(WORK INSTRUCTIONS) Copy every line of text from each item below word for word, and leave the pictures out of your answer.

(Text extracted from each page)
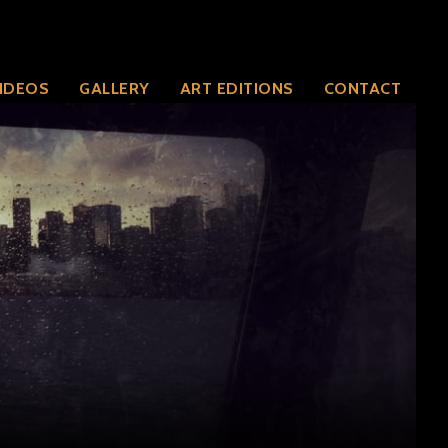
IDEOS
GALLERY
ART EDITIONS
CONTACT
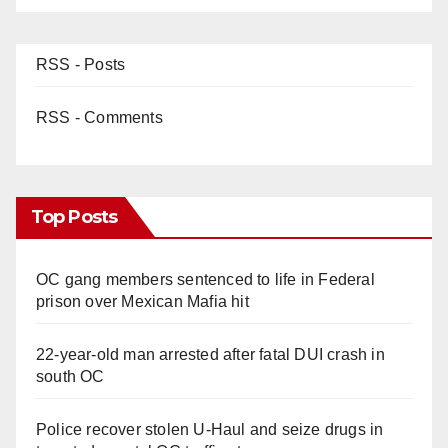
RSS - Posts
RSS - Comments
Top Posts
OC gang members sentenced to life in Federal
prison over Mexican Mafia hit
22-year-old man arrested after fatal DUI crash in
south OC
Police recover stolen U-Haul and seize drugs in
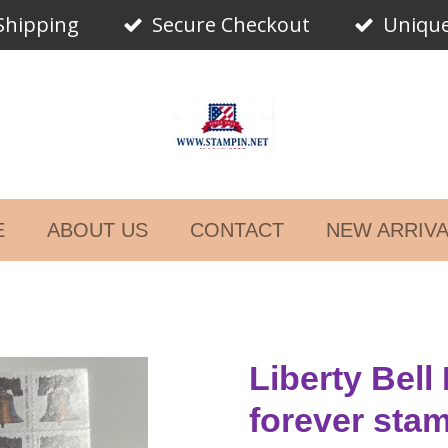
Shipping
Secure Checkout
Unique
E
ABOUT US
CONTACT
NEW ARRIV
Liberty Bell
forever sta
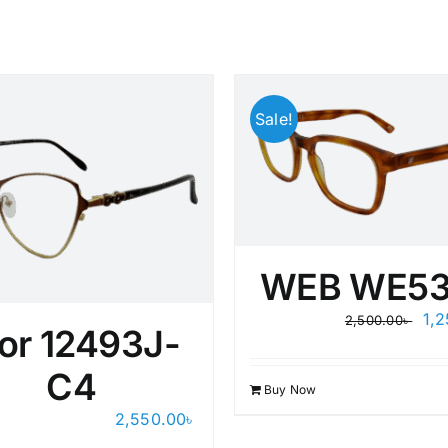
Sale!
WEB WE53
Ori
1,
2,500.00
৳
or 12493J-
pri
wa
C4
2,5
Buy Now
2,550.00
৳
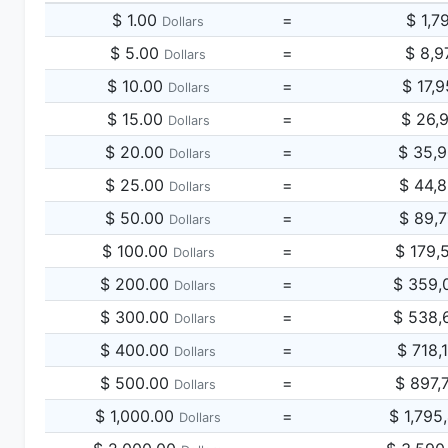
$ 1.00
=
$ 1,7
Dollars
$ 5.00
=
$ 8,9
Dollars
$ 10.00
=
$ 17,
Dollars
$ 15.00
=
$ 26,
Dollars
$ 20.00
=
$ 35,
Dollars
$ 25.00
=
$ 44,
Dollars
$ 50.00
=
$ 89,
Dollars
$ 100.00
=
$ 179,
Dollars
$ 200.00
=
$ 359,
Dollars
$ 300.00
=
$ 538,
Dollars
$ 400.00
=
$ 718,
Dollars
$ 500.00
=
$ 897,
Dollars
$ 1,000.00
=
$ 1,795
Dollars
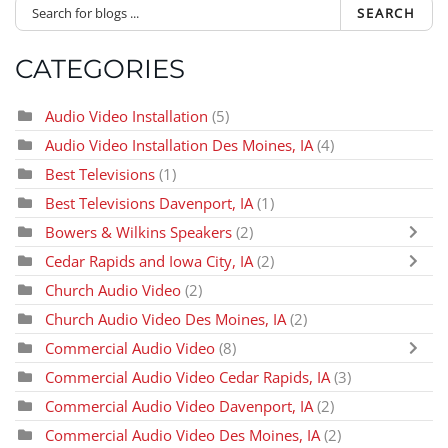
SEARCH
CATEGORIES
Audio Video Installation
(5)
Audio Video Installation Des Moines, IA
(4)
Best Televisions
(1)
Best Televisions Davenport, IA
(1)
Bowers & Wilkins Speakers
(2)
Cedar Rapids and Iowa City, IA
(2)
Church Audio Video
(2)
Church Audio Video Des Moines, IA
(2)
Commercial Audio Video
(8)
Commercial Audio Video Cedar Rapids, IA
(3)
Commercial Audio Video Davenport, IA
(2)
Commercial Audio Video Des Moines, IA
(2)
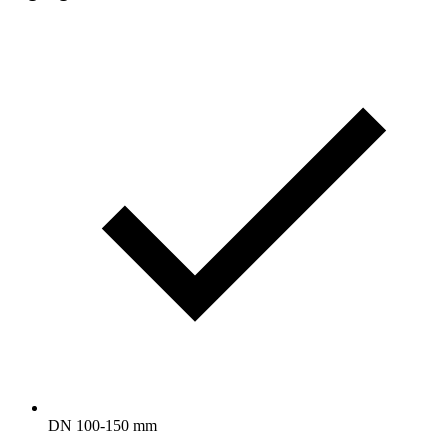
DN 100-150 mm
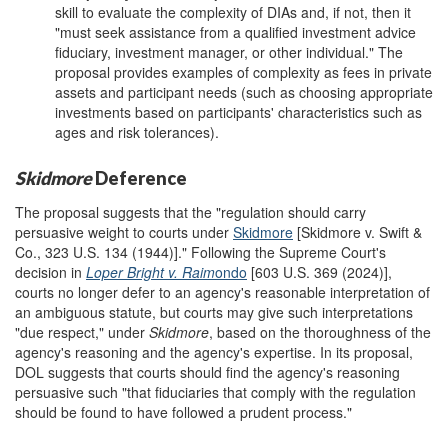
skill to evaluate the complexity of DIAs and, if not, then it
"must seek assistance from a qualified investment advice
fiduciary, investment manager, or other individual." The
proposal provides examples of complexity as fees in private
assets and participant needs (such as choosing appropriate
investments based on participants' characteristics such as
ages and risk tolerances).
Skidmore
Deference
The proposal suggests that the "regulation should carry
persuasive weight to courts under
Skidmore
[Skidmore v. Swift &
Co., 323 U.S. 134 (1944)]." Following the Supreme Court's
decision in
Loper
Bright v. Raim
ondo
[603 U.S. 369 (2024)],
courts no longer defer to an agency's reasonable interpretation of
an ambiguous statute, but courts may give such interpretations
"due respect," under
Skidmore
, based on the thoroughness of the
agency's reasoning and the agency's expertise. In its proposal,
DOL suggests that courts should find the agency's reasoning
persuasive such "that fiduciaries that comply with the regulation
should be found to have followed a prudent process."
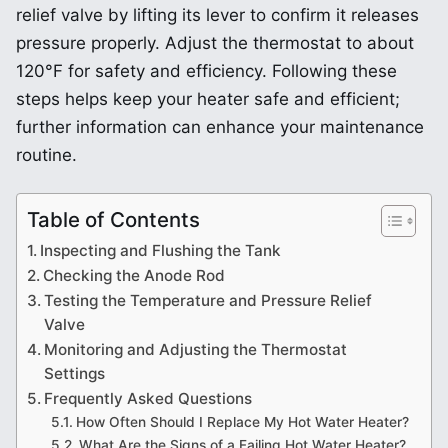
relief valve by lifting its lever to confirm it releases
pressure properly. Adjust the thermostat to about
120°F for safety and efficiency. Following these
steps helps keep your heater safe and efficient;
further information can enhance your maintenance
routine.
Table of Contents
Inspecting and Flushing the Tank
Checking the Anode Rod
Testing the Temperature and Pressure Relief
Valve
Monitoring and Adjusting the Thermostat
Settings
Frequently Asked Questions
How Often Should I Replace My Hot Water Heater?
What Are the Signs of a Failing Hot Water Heater?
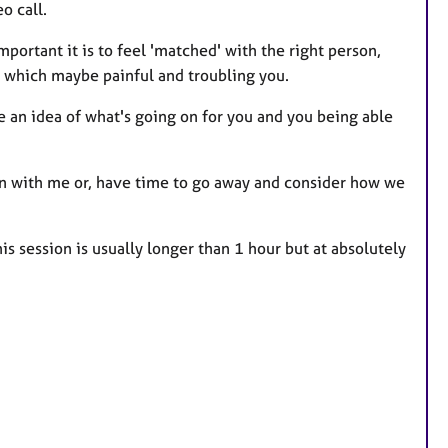
o call.
mportant it is to feel 'matched' with the right person,
s which maybe painful and troubling you.
 me an idea of what's going on for you and you being able
ssion with me or, have time to go away and consider how we
this session is usually longer than 1 hour but at absolutely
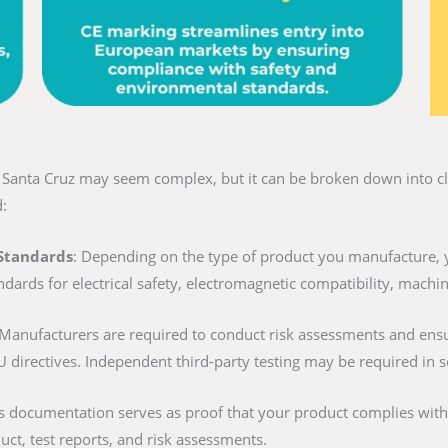
n Santa Cruz may seem complex, but it can be broken down into cle
:
 Standards
: Depending on the type of product you manufacture, 
ndards for electrical safety, electromagnetic compatibility, machi
 Manufacturers are required to conduct risk assessments and ens
U directives. Independent third-party testing may be required in 
is documentation serves as proof that your product complies with al
duct, test reports, and risk assessments.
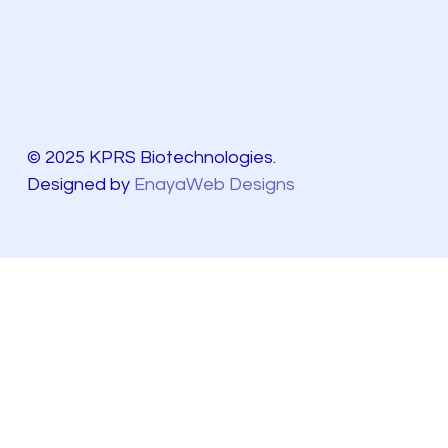
© 2025 KPRS Biotechnologies.
Designed by
EnayaWeb Designs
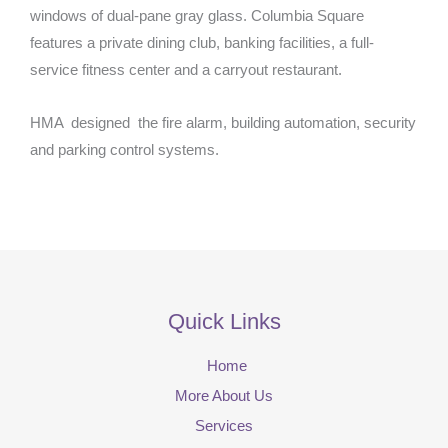
windows of dual-pane gray glass. Columbia Square
features a private dining club, banking facilities, a full-
service fitness center and a carryout restaurant.
HMA designed the fire alarm, building automation, security
and parking control systems.
Quick Links
Home
More About Us
Services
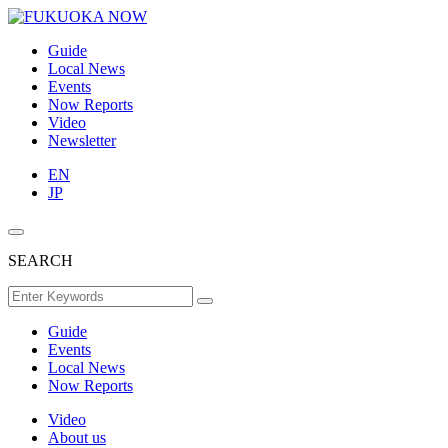
Guide
Local News
Events
Now Reports
Video
Newsletter
EN
JP
SEARCH
Guide
Events
Local News
Now Reports
Video
About us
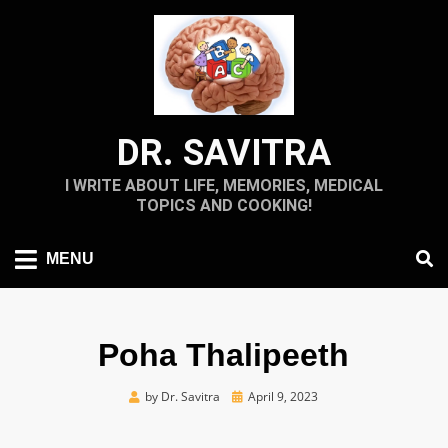
Skip
to
content
DR. SAVITRA
I WRITE ABOUT LIFE, MEMORIES, MEDICAL
TOPICS AND COOKING!
MENU
Poha Thalipeeth
Posted
by
Dr. Savitra
April 9, 2023
on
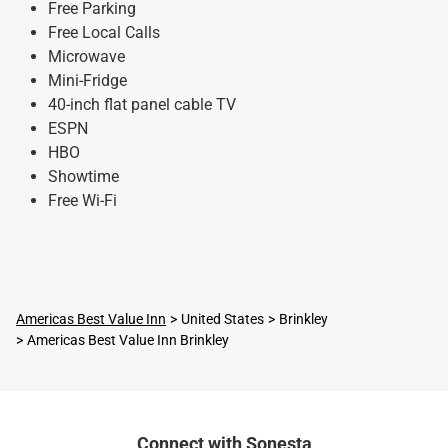
Free Parking
Free Local Calls
Microwave
Mini-Fridge
40-inch flat panel cable TV
ESPN
HBO
Showtime
Free Wi-Fi
Americas Best Value Inn
United States
Brinkley
Americas Best Value Inn Brinkley
Connect with Sonesta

(ANSWER TO THIS PROBLEM)
IDEOS
GALLERY
ART EDITIONS
CONTACT
RSS - Posts
RSS - Comments
Top Posts
OC gang members sentenced to life in Federal
prison over Mexican Mafia hit
22-year-old man arrested after fatal DUI crash in
south OC
Police recover stolen U-Haul and seize drugs in
Shipping
Secure Checkout
Unique
E
ABOUT US
CONTACT
NEW ARRIV
Liberty Bell
forever sta
Sale!
WEB WE53
Ori
1,
2,500.00
৳
or 12493J-
pri
wa
C4
2,5
Buy Now
2,550.00
৳
$ 1.00
=
$ 1,7
Dollars
$ 5.00
=
$ 8,9
Dollars
$ 10.00
=
$ 17,
Dollars
$ 15.00
=
$ 26,
Dollars
$ 20.00
=
$ 35,
Dollars
$ 25.00
=
$ 44,
Dollars
$ 50.00
=
$ 89,
Dollars
$ 100.00
=
$ 179,
Dollars
$ 200.00
=
$ 359,
Dollars
$ 300.00
=
$ 538,
Dollars
$ 400.00
=
$ 718,
Dollars
$ 500.00
=
$ 897,
Dollars
$ 1,000.00
=
$ 1,795
Dollars
SEARCH
CATEGORIES
Audio Video Installation
(5)
Audio Video Installation Des Moines, IA
(4)
Best Televisions
(1)
Best Televisions Davenport, IA
(1)
Bowers & Wilkins Speakers
(2)
Cedar Rapids and Iowa City, IA
(2)
Church Audio Video
(2)
Church Audio Video Des Moines, IA
(2)
Commercial Audio Video
(8)
Commercial Audio Video Cedar Rapids, IA
(3)
Commercial Audio Video Davenport, IA
(2)
Commercial Audio Video Des Moines, IA
(2)
DN 100-150 mm
skill to evaluate the complexity of DIAs and, if not, then it
"must seek assistance from a qualified investment advice
fiduciary, investment manager, or other individual." The
proposal provides examples of complexity as fees in private
assets and participant needs (such as choosing appropriate
investments based on participants' characteristics such as
ages and risk tolerances).
Skidmore
Deference
The proposal suggests that the "regulation should carry
persuasive weight to courts under
Skidmore
[Skidmore v. Swift &
Co., 323 U.S. 134 (1944)]." Following the Supreme Court's
decision in
Loper
Bright v. Raim
ondo
[603 U.S. 369 (2024)],
courts no longer defer to an agency's reasonable interpretation of
an ambiguous statute, but courts may give such interpretations
"due respect," under
Skidmore
, based on the thoroughness of the
agency's reasoning and the agency's expertise. In its proposal,
DOL suggests that courts should find the agency's reasoning
persuasive such "that fiduciaries that comply with the regulation
should be found to have followed a prudent process."
relief valve by lifting its lever to confirm it releases
pressure properly. Adjust the thermostat to about
120°F for safety and efficiency. Following these
steps helps keep your heater safe and efficient;
further information can enhance your maintenance
routine.
Table of Contents
Inspecting and Flushing the Tank
Checking the Anode Rod
Testing the Temperature and Pressure Relief
Valve
Monitoring and Adjusting the Thermostat
Settings
Frequently Asked Questions
How Often Should I Replace My Hot Water Heater?
What Are the Signs of a Failing Hot Water Heater?
o call.
mportant it is to feel 'matched' with the right person,
s which maybe painful and troubling you.
 me an idea of what's going on for you and you being able
ssion with me or, have time to go away and consider how we
this session is usually longer than 1 hour but at absolutely
n Santa Cruz may seem complex, but it can be broken down into cle
:
 Standards
: Depending on the type of product you manufacture, 
ndards for electrical safety, electromagnetic compatibility, machi
 Manufacturers are required to conduct risk assessments and ens
U directives. Independent third-party testing may be required in 
is documentation serves as proof that your product complies with al
duct, test reports, and risk assessments.
© 2025 KPRS Biotechnologies.
Designed by
EnayaWeb Designs
windows of dual-pane gray glass. Columbia Square
features a private dining club, banking facilities, a full-
service fitness center and a carryout restaurant.
HMA designed the fire alarm, building automation, security
and parking control systems.
Quick Links
Home
More About Us
Services
Guide
Local News
Events
Now Reports
Video
Newsletter
EN
JP
SEARCH
Guide
Events
Local News
Now Reports
Video
About us
Skip
to
content
DR. SAVITRA
I WRITE ABOUT LIFE, MEMORIES, MEDICAL
TOPICS AND COOKING!
MENU
Poha Thalipeeth
Posted
by
Dr. Savitra
April 9, 2023
on
Free Parking
Free Local Calls
Microwave
Mini-Fridge
40-inch flat panel cable TV
ESPN
HBO
Showtime
Free Wi-Fi
Americas Best Value Inn
United States
Brinkley
Americas Best Value Inn Brinkley
Connect with Sonesta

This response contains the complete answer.